¡Oh, Fabio!

Luis Sánchez-Moliní

lmolini@grupojoly.com

La canonización de Rubalcaba

Rubalcaba fue un político maniobrero y temible, a veces con brillo luciferino, pero nunca fue un hortera del poder

España era un lugar donde se enterraba con cierto arte hasta que aparecieron los tanatorios y su estética de tres estrellas. Ya es impensable un túmulo como el que se levantó por la muerte de Felipe II en la Catedral de Sevilla, el que hizo escribir a Cervantes sus famosos versos: "¡Voto a Dios que me espanta esta grandeza/ y que diera un doblón por describilla!". Aun así, todavía conservamos el furor del sepelio, el amor por la esquela y la necrológica, la tendencia a magnificar al difunto para darle en la muerte lo que se le negó en vida. El óbito de Alfredo Pérez Rubalcaba ha sido un ejemplo de cómo un exceso de alabanzas hacia una figura puede desembocar en canonización. La dimensión del socialista como gran actor secundario de la historia es innegable. Fue, ante todo y sobre todo, una persona entregada a su partido y rindió algunos servicios importantes al Estado. También fue un político maniobrero y temible, a veces con brillo luciferino, aunque en los sistemas parlamentarios este tipo de personajes son imprescindibles. Los santos (como algunos han intentado pintar a Rubalcaba) sólo sirven para los altares. En los últimos días hemos leído y escuchado varias exageraciones sobre Rubalcaba, alguna magnificando su papel en el final de ETA, algo que él supo gestionar con indudable acierto, pero cuya cocina es muy anterior y hay que buscarla en los años de Aznar y Mayor Oreja (nombres impronunciables en ciertos foros de almas sensibles).

Lo más atractivo de Rubalcaba era su condición de tipo normal, de miembro de la clase media progre, esa que adornaba el salón con una reproducción del Guernica, lucían barba (adorno que hoy se ha derechizado) ganaba sus primeras perras como penene. Rubalcaba nunca se convirtió en un hortera del poder, siguió cenando con su señora (la de siempre) los sábados en un restaurante de barrio y conducía un viejo Seat. Esta sobriedad en las maneras no es exclusiva de la izquierda, como algunos de sus hooligans pretenden hacer ver.
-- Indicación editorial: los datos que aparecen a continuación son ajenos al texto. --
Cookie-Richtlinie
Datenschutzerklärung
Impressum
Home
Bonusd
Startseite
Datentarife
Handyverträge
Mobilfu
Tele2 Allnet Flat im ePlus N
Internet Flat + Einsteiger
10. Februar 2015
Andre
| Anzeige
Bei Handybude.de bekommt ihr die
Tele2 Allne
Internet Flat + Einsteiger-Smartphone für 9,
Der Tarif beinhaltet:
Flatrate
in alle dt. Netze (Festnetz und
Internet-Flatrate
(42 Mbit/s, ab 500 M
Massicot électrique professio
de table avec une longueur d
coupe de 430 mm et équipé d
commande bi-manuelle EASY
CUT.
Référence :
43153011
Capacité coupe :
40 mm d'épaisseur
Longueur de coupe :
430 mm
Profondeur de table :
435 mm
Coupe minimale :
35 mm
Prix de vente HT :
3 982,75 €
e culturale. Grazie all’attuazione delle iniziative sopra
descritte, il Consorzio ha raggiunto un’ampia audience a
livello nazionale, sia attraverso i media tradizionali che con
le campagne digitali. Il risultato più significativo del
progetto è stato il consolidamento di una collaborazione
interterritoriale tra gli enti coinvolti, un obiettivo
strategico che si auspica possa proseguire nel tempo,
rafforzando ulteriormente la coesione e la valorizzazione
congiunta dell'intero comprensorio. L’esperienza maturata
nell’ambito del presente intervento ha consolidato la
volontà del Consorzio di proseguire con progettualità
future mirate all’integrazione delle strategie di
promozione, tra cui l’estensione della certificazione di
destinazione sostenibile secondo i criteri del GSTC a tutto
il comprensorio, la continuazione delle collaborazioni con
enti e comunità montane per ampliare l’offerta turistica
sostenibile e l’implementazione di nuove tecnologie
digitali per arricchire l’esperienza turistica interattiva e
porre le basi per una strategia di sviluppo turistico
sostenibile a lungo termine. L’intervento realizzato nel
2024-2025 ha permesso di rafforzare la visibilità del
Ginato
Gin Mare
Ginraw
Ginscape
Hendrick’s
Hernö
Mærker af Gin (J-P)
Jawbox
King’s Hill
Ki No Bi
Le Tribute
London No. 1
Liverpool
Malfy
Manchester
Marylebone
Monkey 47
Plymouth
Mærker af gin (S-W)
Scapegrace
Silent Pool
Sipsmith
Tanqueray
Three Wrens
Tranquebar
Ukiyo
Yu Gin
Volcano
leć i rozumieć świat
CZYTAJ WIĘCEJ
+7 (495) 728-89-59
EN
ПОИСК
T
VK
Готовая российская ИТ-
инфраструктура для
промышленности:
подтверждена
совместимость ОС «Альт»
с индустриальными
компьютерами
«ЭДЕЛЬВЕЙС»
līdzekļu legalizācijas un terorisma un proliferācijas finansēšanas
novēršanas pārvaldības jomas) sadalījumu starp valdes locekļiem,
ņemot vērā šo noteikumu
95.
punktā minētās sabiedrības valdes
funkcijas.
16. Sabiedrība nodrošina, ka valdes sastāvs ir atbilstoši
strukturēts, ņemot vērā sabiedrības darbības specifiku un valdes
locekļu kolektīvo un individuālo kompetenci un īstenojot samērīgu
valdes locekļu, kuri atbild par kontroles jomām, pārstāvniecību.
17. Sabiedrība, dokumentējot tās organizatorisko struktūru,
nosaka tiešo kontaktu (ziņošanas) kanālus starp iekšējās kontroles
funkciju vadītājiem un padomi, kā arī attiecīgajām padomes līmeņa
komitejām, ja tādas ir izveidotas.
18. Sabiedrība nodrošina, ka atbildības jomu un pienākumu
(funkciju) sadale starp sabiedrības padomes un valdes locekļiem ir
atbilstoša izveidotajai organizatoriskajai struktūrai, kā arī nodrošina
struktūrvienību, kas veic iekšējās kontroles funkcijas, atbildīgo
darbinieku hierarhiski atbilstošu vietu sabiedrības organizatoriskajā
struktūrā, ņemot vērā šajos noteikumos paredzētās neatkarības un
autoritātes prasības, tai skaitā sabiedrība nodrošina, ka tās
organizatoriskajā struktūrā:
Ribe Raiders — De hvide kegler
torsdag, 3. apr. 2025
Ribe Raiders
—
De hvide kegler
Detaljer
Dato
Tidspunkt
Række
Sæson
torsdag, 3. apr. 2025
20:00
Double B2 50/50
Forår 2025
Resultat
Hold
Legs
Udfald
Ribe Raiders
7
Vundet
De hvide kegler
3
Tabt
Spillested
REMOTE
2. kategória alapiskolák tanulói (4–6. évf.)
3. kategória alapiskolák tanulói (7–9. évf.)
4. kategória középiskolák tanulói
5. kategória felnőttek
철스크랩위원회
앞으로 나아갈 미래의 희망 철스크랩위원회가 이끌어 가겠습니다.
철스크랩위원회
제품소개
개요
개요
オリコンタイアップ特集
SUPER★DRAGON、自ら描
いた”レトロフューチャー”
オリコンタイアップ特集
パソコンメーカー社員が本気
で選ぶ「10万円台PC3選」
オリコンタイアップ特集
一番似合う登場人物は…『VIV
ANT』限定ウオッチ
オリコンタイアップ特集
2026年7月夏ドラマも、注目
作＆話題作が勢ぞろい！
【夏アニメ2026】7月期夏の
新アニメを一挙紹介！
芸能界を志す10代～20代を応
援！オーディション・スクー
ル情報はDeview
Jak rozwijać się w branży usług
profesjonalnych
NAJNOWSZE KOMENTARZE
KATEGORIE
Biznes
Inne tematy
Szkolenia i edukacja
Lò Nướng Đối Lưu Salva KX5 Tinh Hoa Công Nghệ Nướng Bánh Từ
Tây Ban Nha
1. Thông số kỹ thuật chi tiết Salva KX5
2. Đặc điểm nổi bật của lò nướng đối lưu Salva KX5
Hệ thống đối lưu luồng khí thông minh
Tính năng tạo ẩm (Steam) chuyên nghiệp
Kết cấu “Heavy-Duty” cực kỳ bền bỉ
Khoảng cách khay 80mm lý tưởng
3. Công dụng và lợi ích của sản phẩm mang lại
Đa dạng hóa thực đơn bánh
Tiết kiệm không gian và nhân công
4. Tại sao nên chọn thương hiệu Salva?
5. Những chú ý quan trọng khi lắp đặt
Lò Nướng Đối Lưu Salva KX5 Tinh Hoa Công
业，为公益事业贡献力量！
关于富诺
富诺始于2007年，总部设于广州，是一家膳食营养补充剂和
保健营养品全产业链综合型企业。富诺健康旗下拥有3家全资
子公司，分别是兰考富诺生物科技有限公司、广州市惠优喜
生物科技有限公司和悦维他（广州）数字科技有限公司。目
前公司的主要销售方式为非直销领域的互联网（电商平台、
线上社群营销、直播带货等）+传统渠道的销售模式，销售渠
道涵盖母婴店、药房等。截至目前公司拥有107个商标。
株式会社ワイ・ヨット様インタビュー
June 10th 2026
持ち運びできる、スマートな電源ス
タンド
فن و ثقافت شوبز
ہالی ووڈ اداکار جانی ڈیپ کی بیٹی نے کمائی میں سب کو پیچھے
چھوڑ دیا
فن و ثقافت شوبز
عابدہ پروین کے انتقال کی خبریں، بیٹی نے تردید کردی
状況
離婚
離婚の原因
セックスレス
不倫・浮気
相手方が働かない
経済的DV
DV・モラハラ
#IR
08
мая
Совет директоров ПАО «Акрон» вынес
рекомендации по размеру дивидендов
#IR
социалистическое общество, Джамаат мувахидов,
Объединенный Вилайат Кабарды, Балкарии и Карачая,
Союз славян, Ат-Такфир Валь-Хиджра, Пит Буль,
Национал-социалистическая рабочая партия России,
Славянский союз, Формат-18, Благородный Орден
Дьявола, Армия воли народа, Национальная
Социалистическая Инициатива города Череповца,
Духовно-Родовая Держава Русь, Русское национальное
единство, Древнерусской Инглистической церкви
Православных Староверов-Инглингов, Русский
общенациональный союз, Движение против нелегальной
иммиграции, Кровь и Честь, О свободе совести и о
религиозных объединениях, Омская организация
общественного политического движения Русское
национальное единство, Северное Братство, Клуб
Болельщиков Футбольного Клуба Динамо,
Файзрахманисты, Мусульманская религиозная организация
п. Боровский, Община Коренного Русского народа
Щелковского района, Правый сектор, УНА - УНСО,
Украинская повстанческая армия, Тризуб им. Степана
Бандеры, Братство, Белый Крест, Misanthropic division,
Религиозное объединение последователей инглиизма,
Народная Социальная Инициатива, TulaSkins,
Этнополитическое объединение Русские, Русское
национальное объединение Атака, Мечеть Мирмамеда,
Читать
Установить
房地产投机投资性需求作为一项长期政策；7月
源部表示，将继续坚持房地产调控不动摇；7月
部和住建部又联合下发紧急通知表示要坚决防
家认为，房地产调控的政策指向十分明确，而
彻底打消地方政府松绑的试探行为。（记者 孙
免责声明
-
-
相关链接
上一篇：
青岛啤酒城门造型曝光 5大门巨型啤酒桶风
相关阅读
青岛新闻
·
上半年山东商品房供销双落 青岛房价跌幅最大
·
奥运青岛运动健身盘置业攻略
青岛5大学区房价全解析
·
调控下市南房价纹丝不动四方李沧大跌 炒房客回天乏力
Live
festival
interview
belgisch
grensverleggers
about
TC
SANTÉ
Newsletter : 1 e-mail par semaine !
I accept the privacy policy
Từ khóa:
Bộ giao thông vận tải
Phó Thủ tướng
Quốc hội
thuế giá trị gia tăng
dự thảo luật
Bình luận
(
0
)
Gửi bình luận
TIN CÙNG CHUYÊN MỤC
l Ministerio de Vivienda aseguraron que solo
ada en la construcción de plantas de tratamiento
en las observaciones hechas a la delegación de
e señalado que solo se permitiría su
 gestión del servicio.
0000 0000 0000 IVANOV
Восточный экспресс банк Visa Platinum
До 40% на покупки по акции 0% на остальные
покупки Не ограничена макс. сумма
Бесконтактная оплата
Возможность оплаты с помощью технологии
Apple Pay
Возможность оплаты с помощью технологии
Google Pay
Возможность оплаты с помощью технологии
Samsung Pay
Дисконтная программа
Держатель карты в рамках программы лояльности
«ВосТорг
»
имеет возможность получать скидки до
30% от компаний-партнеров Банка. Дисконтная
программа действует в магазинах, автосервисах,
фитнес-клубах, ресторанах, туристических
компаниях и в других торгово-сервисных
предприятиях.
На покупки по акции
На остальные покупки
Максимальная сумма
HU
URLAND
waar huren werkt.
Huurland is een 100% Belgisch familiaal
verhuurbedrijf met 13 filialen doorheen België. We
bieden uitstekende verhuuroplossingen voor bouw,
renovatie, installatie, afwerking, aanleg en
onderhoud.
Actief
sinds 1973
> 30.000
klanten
Hace poco, un familiar de Fraga nos contaba del viejo televisor del pope conservador y de un domicilio que no se distinguía en nada del de cualquier catedrático de provincias. Hay muchos hombres de Estado para los que la adrenalina del poder es suficiente y no necesitan del lujerío para sentirse vivos.

Rubalcaba fue un gran dirigente, pero no una leyenda, aunque comparado con el actual gallinero político (empezando por su partido) se le podría considerar la reencarnación del mismo Pericles.